Guo Qiong, Detweiler Charles D, Mason Ronald P
Laboratory of Pharmacology and Chemistry, National Institute of Environmental Health Sciences, National Institutes of Health, PO Box 12233, Research Triangle Park, NC 27709, USA.
J Biol Chem. 2004 Mar 26;279(13):13272-83. doi: 10.1074/jbc.M310034200. Epub 2004 Jan 14.
A novel anti-5,5-dimethyl-1-pyrroline N-oxide (DMPO) polyclonal antiserum that specifically recognizes protein radical-derived DMPO nitrone adducts has been developed. In this study, we employed this new approach, which combines the specificity of spin trapping and the sensitivity of antigen-antibody interactions, to investigate protein radical formation from lactoperoxidase (LPO). When LPO reacted with GSH in the presence of DMPO, we detected an LPO radical-derived DMPO nitrone adduct using enzyme-linked immunosorbent assay and Western blotting. The formation of this nitrone adduct depended on the concentrations of GSH, LPO, and DMPO as well as pH values, and GSH could not be replaced by H(2)O(2). The level of this nitrone adduct was decreased significantly by azide, catalase, ascorbate, iodide, thiocyanate, phenol, or nitrite. However, its formation was unaffected by chemical modification of free cysteine, tyrosine, and tryptophan residues on LPO. ESR spectra showed that a glutathiyl radical was formed from the LPO/GSH/DMPO system, but no protein radical adduct could be detected by ESR. Its formation was decreased by azide, catalase, ascorbate, iodide, or thiocyanate, whereas phenol or nitrite increased it. GSH caused marked changes in the spectrum of compound II of LPO, indicating that GSH binds to the heme of compound II, whereas phenol or nitrite prevented these changes and reduced compound II back to the native enzyme. GSH also dose-dependently inhibited the peroxidase activity of LPO as determined by measuring 2,2'-azino-bis(3-ethylbenzothiazoline-6-sulfonic acid) oxidation. Taken together, these results demonstrate that the GSH-dependent LPO radical formation is mediated by the glutathiyl radical, possibly via the reaction of the glutathiyl radical with the heme of compound II to form a heme-centered radical trapped by DMPO.

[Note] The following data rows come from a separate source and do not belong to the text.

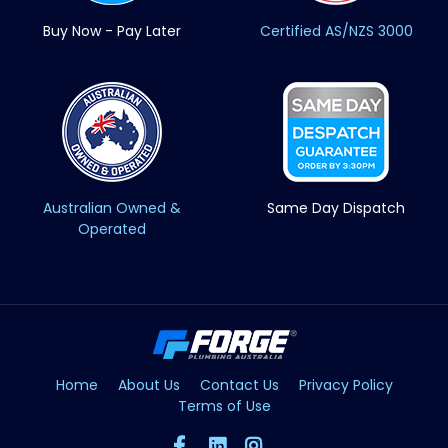
Buy Now - Pay Later
Certified AS/NZS 3000
Australian Owned &
Same Day Dispatch
Operated
Home
About Us
Contact Us
Privacy Policy
Terms of Use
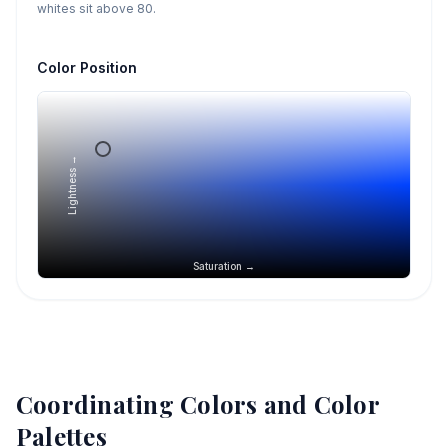
whites sit above 80.
Color Position
Lightness →
Saturation →
Coordinating Colors and Color
Palettes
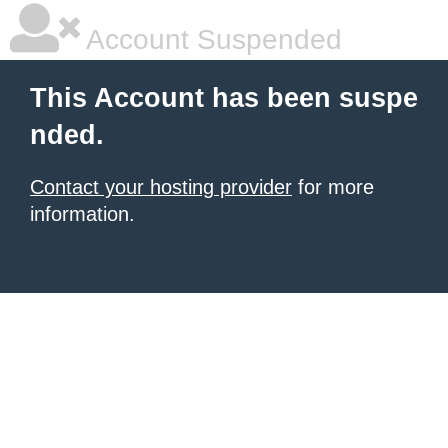
Account Suspended
This Account has been suspe
nded.
Contact your hosting provider
for more
information.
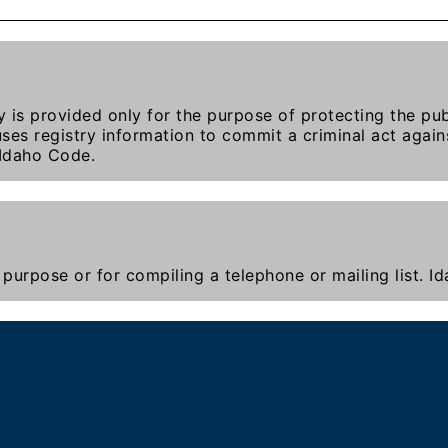
y is provided only for the purpose of protecting the publ
ses registry information to commit a criminal act agains
 Idaho Code.
purpose or for compiling a telephone or mailing list. 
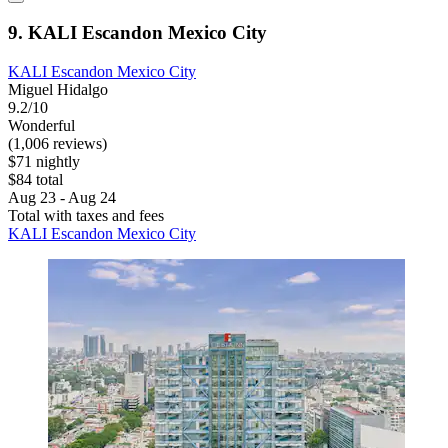
9. KALI Escandon Mexico City
KALI Escandon Mexico City
Miguel Hidalgo
9.2/10
Wonderful
(1,006 reviews)
$71 nightly
$84 total
Aug 23 - Aug 24
Total with taxes and fees
KALI Escandon Mexico City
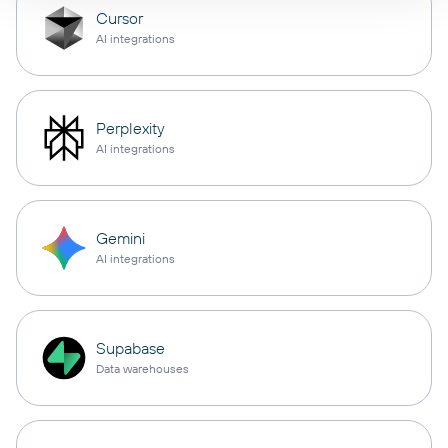
Cursor
AI integrations
Perplexity
AI integrations
Gemini
AI integrations
Supabase
Data warehouses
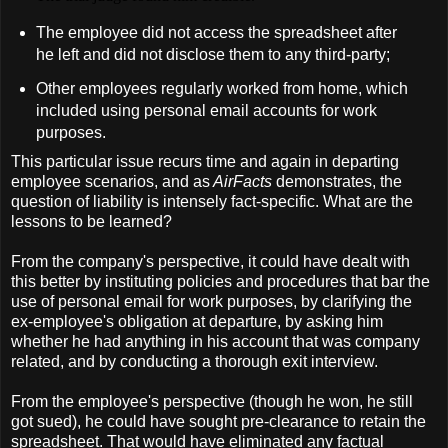
The employee did not access the spreadsheet after
he left and did not disclose them to any third-party;
Other employees regularly worked from home, which
included using personal email accounts for work
purposes.
This particular issue recurs time and again in departing
employee scenarios, and as
AirFacts
demonstrates, the
question of liability is intensely fact-specific. What are the
lessons to be learned?
From the company's perspective, it could have dealt with
this better by instituting policies and procedures that bar the
use of personal email for work purposes, by clarifying the
ex-employee's obligation at departure, by asking him
whether he had anything in his account that was company
related, and by conducting a thorough exit interview.
From the employee's perspective (though he won, he still
got sued), he could have sought pre-clearance to retain the
spreadsheet. That would have eliminated any factual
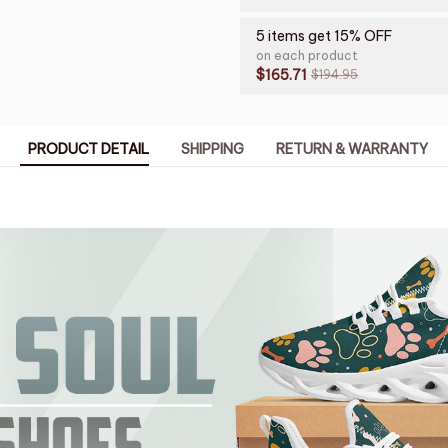
5 items get 15% OFF
on each product
$165.71
$194.95
PRODUCT DETAIL
SHIPPING
RETURN & WARRANTY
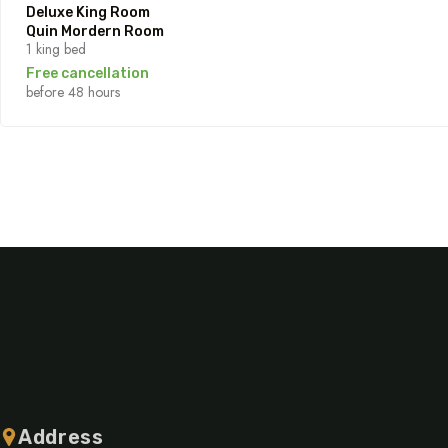
Deluxe King Room
Quin Mordern Room
1 king bed
Free cancellation
before 48 hours
Address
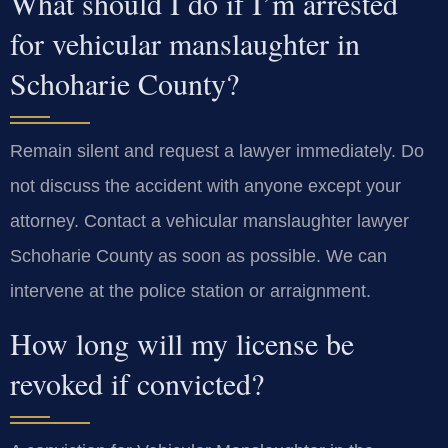
What should I do if I’m arrested
for vehicular manslaughter in
Schoharie County?
Remain silent and request a lawyer immediately. Do
not discuss the accident with anyone except your
attorney. Contact a vehicular manslaughter lawyer
Schoharie County as soon as possible. We can
intervene at the police station or arraignment.
How long will my license be
revoked if convicted?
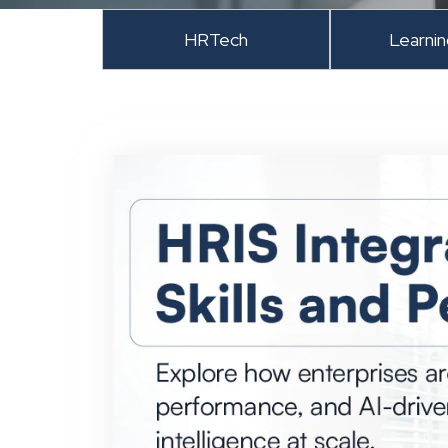
HRTech
Learni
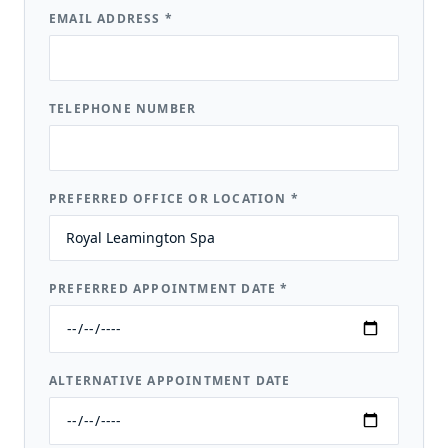
EMAIL ADDRESS
*
TELEPHONE NUMBER
PREFERRED OFFICE OR LOCATION
*
PREFERRED APPOINTMENT DATE
*
ALTERNATIVE APPOINTMENT DATE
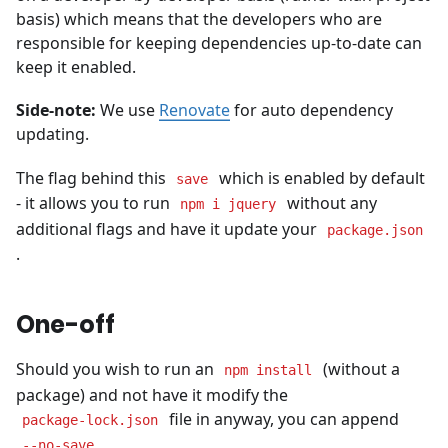
basis) which means that the developers who are
responsible for keeping dependencies up-to-date can
keep it enabled.
Side-note:
We use
Renovate
for auto dependency
updating.
The flag behind this
which is enabled by default
save
- it allows you to run
without any
npm i jquery
additional flags and have it update your
package.json
.
One-off
Should you wish to run an
(without a
npm install
package) and not have it modify the
file in anyway, you can append
package-lock.json
--no-save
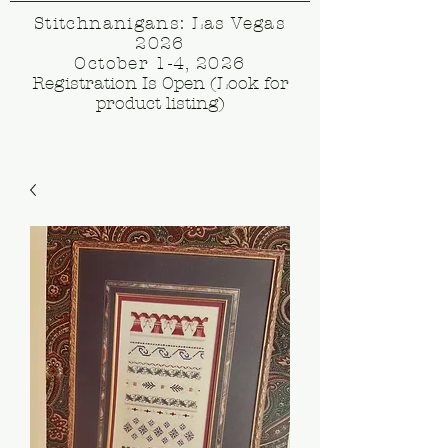
Stitchnanigans: Las Vegas
2026
October 1-4, 2026
Registration Is Open (Look for
product listing)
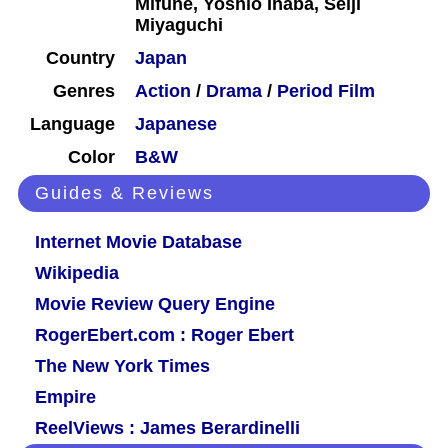
Mifune, Yoshio Inaba, Seiji
Miyaguchi
Country
Japan
Genres
Action
/
Drama
/
Period Film
Language
Japanese
Color
B&W
Guides & Reviews
Internet Movie Database
Wikipedia
Movie Review Query Engine
RogerEbert.com : Roger Ebert
The New York Times
Empire
ReelViews : James Berardinelli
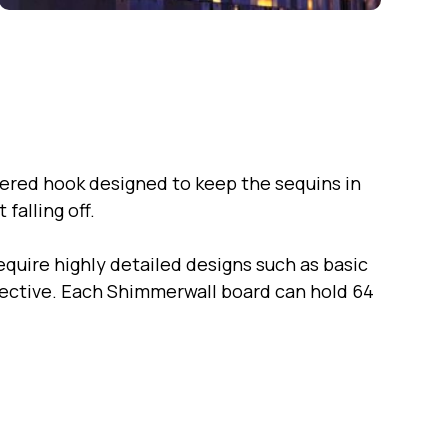
ered hook designed to keep the sequins in
falling off.
quire highly detailed designs such as basic
ffective. Each Shimmerwall board can hold 64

一种新型的抗5,5-二甲基-1-吡咯啉N-氧化物(DMPO)多克隆抗血清已被研制出来,它能特异性识别蛋白质自由基衍生的DMPO硝酮加合物。在本研究中,我们采用了这种结合自旋捕获特异性和抗原-抗体相互作用敏感性的新方法,来研究乳过氧化物酶(LPO)产生蛋白质自由基的情况。当LPO在DMPO存在下与谷胱甘肽(GSH)反应时,我们使用酶联免疫吸附测定法和蛋白质印迹法检测到了一种LPO自由基衍生的DMPO硝酮加合物。这种硝酮加合物的形成取决于GSH、LPO和DMPO的浓度以及pH值,并且H(2)O(2)不能替代GSH。叠氮化物、过氧化氢酶、抗坏血酸盐、碘化物、硫氰酸盐、苯酚或亚硝酸盐可显著降低这种硝酮加合物的水平。然而,LPO上的游离半胱氨酸、酪氨酸和色氨酸残基的化学修饰对其形成没有影响。电子顺磁共振(ESR)光谱表明,LPO/GSH/DMPO系统形成了谷胱甘肽硫自由基,但ESR检测不到蛋白质自由基加合物。叠氮化物、过氧化氢酶、抗坏血酸盐、碘化物或硫氰酸盐可降低其形成,而苯酚或亚硝酸盐则增加其形成。GSH导致LPO化合物II的光谱发生明显变化,表明GSH与化合物II的血红素结合,而苯酚或亚硝酸盐可阻止这些变化并将化合物II还原回天然酶。通过测量2,2'-联氮-双(3-乙基苯并噻唑啉-6-磺酸)氧化来确定,GSH还剂量依赖性地抑制LPO的过氧化物酶活性。综上所述,这些结果表明,GSH依赖性的LPO自由基形成是由谷胱甘肽硫自由基介导的,可能是通过谷胱甘肽硫自由基与化合物II的血红素反应形成一个被DMPO捕获以血红素为中心的自由基。